Doch es gibt auch alternative Theorien: So wies ein anderes Team von Wissenschaftlern darauf hin, dass das dunkle Material auf Iapetus dem Material ähneln könnte, was sich auch auf dem kleinen Saturnmond Phoebe findet. Dabei handelt es sich um komplexe Kohlenwasserstoffe, die sich auch in Kometen, Meteoriten und Sternenstaub entdecken lassen und zu den Grundbausteinen des Lebens gehören.

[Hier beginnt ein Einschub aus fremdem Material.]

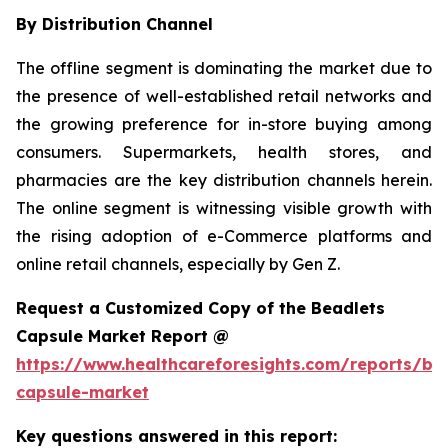
By Distribution Channel
The offline segment is dominating the market due to
the presence of well-established retail networks and
the growing preference for in-store buying among
consumers. Supermarkets, health stores, and
pharmacies are the key distribution channels herein.
The online segment is witnessing visible growth with
the rising adoption of e-Commerce platforms and
online retail channels, especially by Gen Z.
Request a Customized Copy of the Beadlets
Capsule Market Report @
https://www.healthcareforesights.com/reports/be
capsule-market
Key questions answered in this report:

Während des Vorüberflugs wird sich Cassini bis auf 1.640 Kilometer der Oberfläche von Iapetus nähern. Zahlreiche Instrumente an Bord der Sonde sollen dann eine Reihe von Fragen klären.  So wollen die Forscher das Oberflächenmaterial des Mondes analysieren und nach einer Atmosphäre suchen. Zudem wird der Vorüberflug dicht und langsam genug sein, um mit Cassinis Radar, die Oberfläche abzutasten und so die tatsächlichen Höhen einiger Oberflächenstrukturen zu bestimmen. Bislang war das Radar nur bei Titan eingesetzt worden.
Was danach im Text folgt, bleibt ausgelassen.